Aufgrund dessen sind die Vorbringen im Zusammenhang mit den
angeblichen Übergriffen durch die Familienangehörigen der Tante
insgesamt in Übereinstimmung mit dem BFM als nachgeschoben zu
erachten und bereits aus diesem Grund zweifelhaft. Die Aussagen der
Beschwerdeführerin im Zusammenhang mit ihrem Aufenthalt bei der
Tante sind überdies widersprüchlich und realitätsfremd ausgefallen. So
machte sie beispielsweise in der Erstbefragung geltend, sie habe seit
September 2006 in B._______ bei der Tante gelebt (vgl.
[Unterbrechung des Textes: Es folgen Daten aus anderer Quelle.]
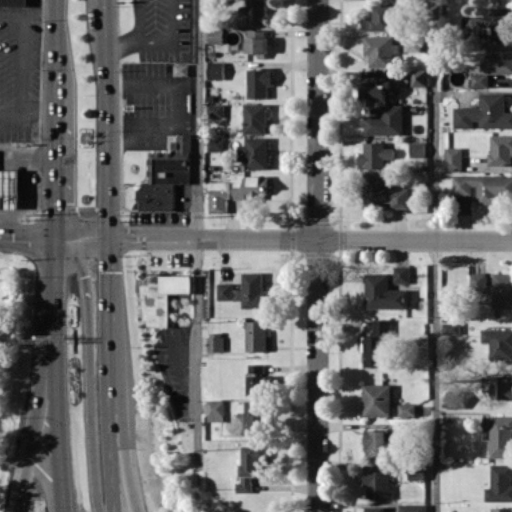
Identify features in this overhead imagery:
building: (419, 0)
building: (13, 2)
building: (14, 2)
building: (507, 3)
road: (38, 9)
building: (257, 11)
building: (382, 18)
building: (487, 24)
road: (14, 25)
building: (216, 35)
building: (258, 42)
building: (413, 43)
road: (56, 47)
building: (380, 50)
building: (499, 58)
building: (182, 69)
building: (216, 70)
building: (420, 77)
building: (480, 80)
building: (260, 82)
building: (379, 88)
road: (38, 109)
building: (217, 110)
building: (485, 112)
road: (107, 118)
building: (257, 118)
building: (386, 121)
building: (216, 144)
building: (501, 148)
building: (418, 149)
building: (255, 152)
building: (376, 155)
building: (454, 158)
road: (54, 164)
building: (167, 174)
building: (167, 174)
building: (483, 186)
building: (10, 187)
building: (10, 187)
building: (237, 191)
building: (384, 192)
road: (198, 234)
traffic signals: (53, 235)
traffic signals: (110, 237)
road: (255, 237)
road: (317, 256)
road: (436, 256)
building: (402, 274)
building: (478, 280)
building: (503, 289)
building: (247, 291)
building: (384, 293)
building: (163, 296)
building: (452, 328)
building: (257, 335)
building: (378, 342)
building: (499, 342)
building: (216, 343)
road: (91, 367)
road: (55, 373)
road: (109, 374)
building: (258, 379)
building: (502, 386)
building: (378, 399)
building: (454, 401)
building: (407, 409)
building: (216, 410)
building: (257, 417)
road: (35, 419)
road: (122, 419)
building: (501, 436)
building: (379, 441)
building: (251, 465)
building: (416, 470)
building: (378, 481)
building: (500, 483)
building: (412, 507)
building: (375, 508)
building: (502, 509)
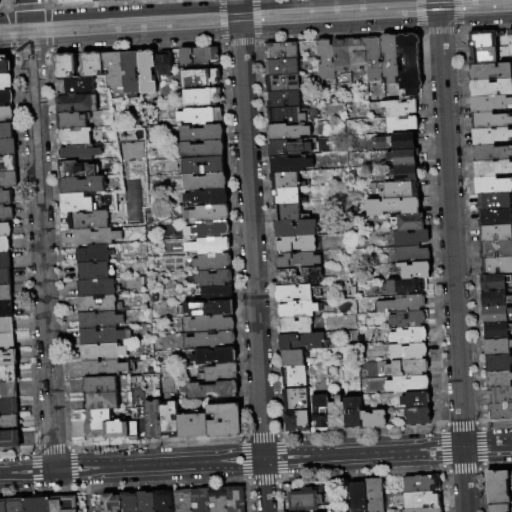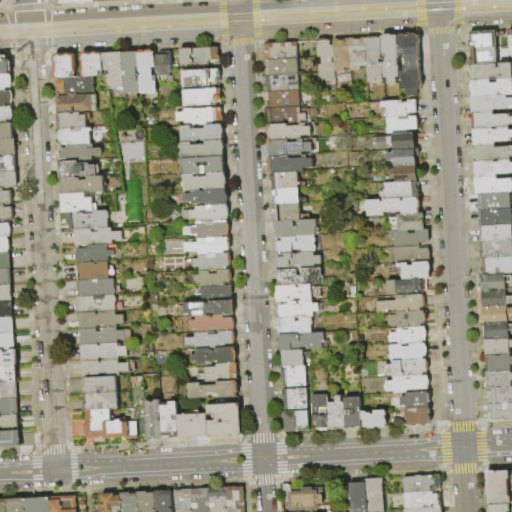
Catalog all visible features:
building: (120, 0)
building: (72, 1)
building: (73, 1)
road: (273, 1)
road: (238, 2)
road: (104, 3)
road: (9, 4)
road: (27, 7)
road: (28, 7)
road: (5, 9)
road: (133, 10)
road: (438, 11)
railway: (255, 14)
road: (457, 14)
road: (420, 15)
road: (14, 16)
road: (256, 17)
road: (239, 19)
road: (256, 20)
road: (221, 21)
railway: (256, 21)
road: (475, 21)
road: (11, 24)
road: (339, 28)
road: (485, 28)
road: (48, 29)
road: (439, 31)
road: (339, 36)
railway: (25, 39)
road: (135, 39)
building: (477, 39)
road: (240, 41)
building: (509, 42)
building: (507, 43)
road: (15, 45)
road: (12, 48)
road: (136, 48)
building: (280, 50)
building: (340, 51)
building: (356, 51)
road: (30, 53)
road: (6, 55)
building: (197, 55)
building: (198, 55)
building: (477, 56)
building: (389, 57)
building: (372, 59)
building: (324, 60)
building: (91, 63)
building: (163, 63)
building: (408, 63)
building: (64, 65)
building: (281, 66)
building: (4, 67)
building: (113, 69)
building: (134, 70)
building: (130, 71)
building: (146, 71)
building: (75, 72)
building: (485, 72)
building: (198, 77)
building: (200, 77)
building: (5, 82)
building: (280, 82)
building: (280, 82)
building: (75, 85)
building: (486, 88)
building: (4, 91)
building: (199, 96)
building: (200, 96)
building: (6, 98)
building: (282, 98)
building: (72, 102)
building: (76, 103)
building: (484, 104)
building: (393, 109)
building: (6, 114)
building: (289, 114)
building: (398, 115)
building: (199, 116)
building: (71, 120)
building: (486, 121)
building: (395, 125)
building: (287, 130)
building: (7, 131)
building: (199, 131)
building: (287, 131)
building: (202, 133)
building: (72, 135)
building: (75, 136)
building: (486, 136)
building: (397, 141)
building: (390, 142)
building: (289, 146)
building: (8, 147)
building: (287, 147)
building: (202, 149)
building: (79, 152)
building: (488, 153)
building: (6, 156)
building: (397, 158)
building: (8, 164)
building: (288, 164)
building: (401, 164)
building: (203, 165)
building: (488, 168)
building: (77, 169)
building: (399, 174)
building: (491, 178)
building: (8, 180)
building: (284, 180)
building: (205, 181)
building: (82, 185)
building: (488, 186)
building: (203, 187)
building: (395, 191)
building: (207, 196)
building: (285, 196)
building: (6, 197)
building: (393, 199)
building: (488, 202)
building: (77, 203)
building: (387, 207)
building: (285, 212)
building: (6, 213)
building: (206, 213)
building: (489, 218)
building: (88, 220)
building: (404, 222)
building: (294, 227)
building: (207, 229)
building: (5, 230)
building: (490, 234)
building: (96, 236)
building: (408, 237)
building: (405, 239)
building: (208, 244)
building: (295, 244)
building: (5, 245)
road: (251, 246)
building: (491, 250)
building: (95, 253)
building: (405, 255)
road: (41, 258)
building: (209, 258)
building: (296, 260)
building: (5, 261)
building: (211, 261)
building: (493, 266)
road: (452, 267)
building: (92, 269)
building: (293, 269)
building: (94, 270)
building: (409, 271)
building: (299, 275)
building: (6, 277)
building: (212, 278)
building: (407, 278)
building: (489, 282)
building: (404, 286)
building: (97, 287)
building: (384, 288)
building: (297, 292)
building: (216, 293)
building: (6, 294)
building: (492, 299)
building: (99, 304)
building: (396, 304)
building: (208, 308)
building: (5, 309)
building: (297, 309)
building: (7, 310)
building: (207, 314)
building: (492, 315)
building: (100, 318)
building: (401, 319)
building: (211, 324)
building: (294, 325)
building: (7, 326)
building: (492, 330)
building: (102, 334)
building: (403, 336)
building: (208, 339)
building: (210, 339)
building: (302, 341)
building: (7, 342)
building: (404, 343)
building: (493, 347)
building: (102, 352)
building: (401, 352)
building: (210, 355)
building: (214, 355)
building: (293, 357)
building: (8, 359)
building: (494, 363)
building: (105, 368)
building: (400, 369)
building: (219, 373)
building: (9, 374)
building: (293, 375)
building: (494, 379)
building: (498, 379)
building: (213, 382)
building: (101, 385)
building: (401, 385)
building: (9, 390)
building: (213, 390)
building: (497, 395)
building: (293, 398)
building: (291, 399)
building: (101, 401)
building: (410, 401)
building: (9, 407)
building: (414, 407)
building: (102, 410)
building: (315, 412)
building: (347, 412)
building: (497, 412)
building: (343, 413)
building: (331, 415)
building: (412, 417)
building: (368, 419)
building: (147, 420)
building: (163, 420)
building: (189, 420)
building: (294, 420)
building: (217, 421)
building: (293, 422)
building: (9, 423)
building: (108, 425)
building: (186, 426)
building: (9, 438)
building: (10, 439)
road: (256, 459)
building: (418, 484)
road: (264, 485)
building: (494, 487)
building: (496, 491)
building: (420, 493)
building: (364, 495)
building: (371, 496)
building: (352, 497)
building: (303, 498)
building: (304, 498)
building: (207, 499)
building: (230, 499)
building: (196, 500)
building: (213, 500)
building: (420, 500)
building: (128, 501)
building: (142, 501)
building: (154, 501)
building: (158, 501)
building: (178, 501)
building: (108, 502)
building: (125, 502)
building: (61, 503)
park: (85, 503)
building: (106, 503)
building: (23, 504)
building: (58, 504)
building: (9, 505)
building: (32, 505)
building: (495, 508)
building: (422, 510)
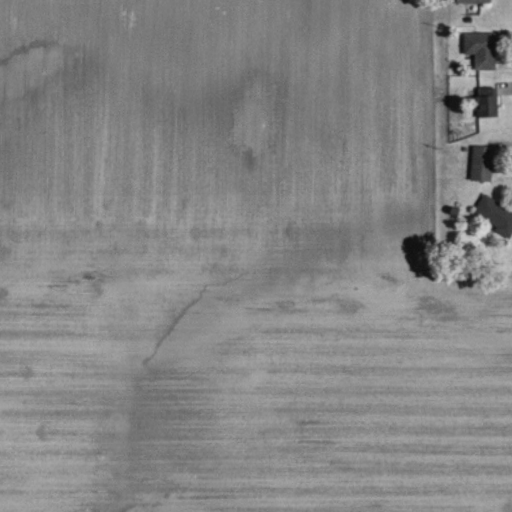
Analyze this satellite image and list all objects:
building: (473, 1)
building: (473, 1)
building: (480, 49)
building: (481, 50)
building: (485, 103)
building: (485, 103)
building: (481, 163)
building: (481, 163)
building: (495, 215)
building: (495, 215)
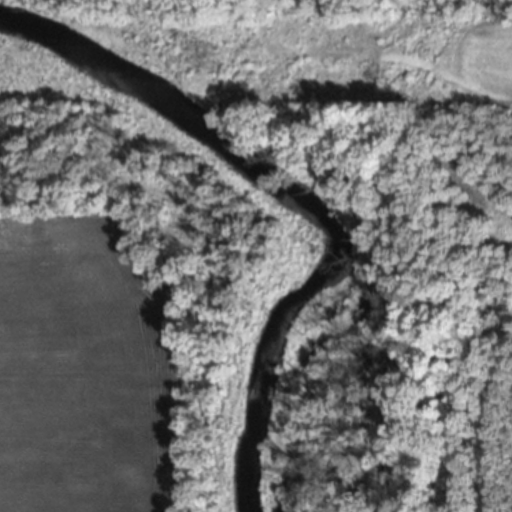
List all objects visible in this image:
power tower: (209, 77)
A1, S. 1). Im
Widerspruch dazu erklärte sie in der Bundesanhörung, sie sei bereits
im Jahr 2003 zu ihrer Tante gezogen (vgl. A7, S. 4 und 5). Ihre
Schilderungen bezüglich des Zusammenlebens mit den
Familienangehörigen ihrer Tante enthalten ebenfalls Ungereimtheiten.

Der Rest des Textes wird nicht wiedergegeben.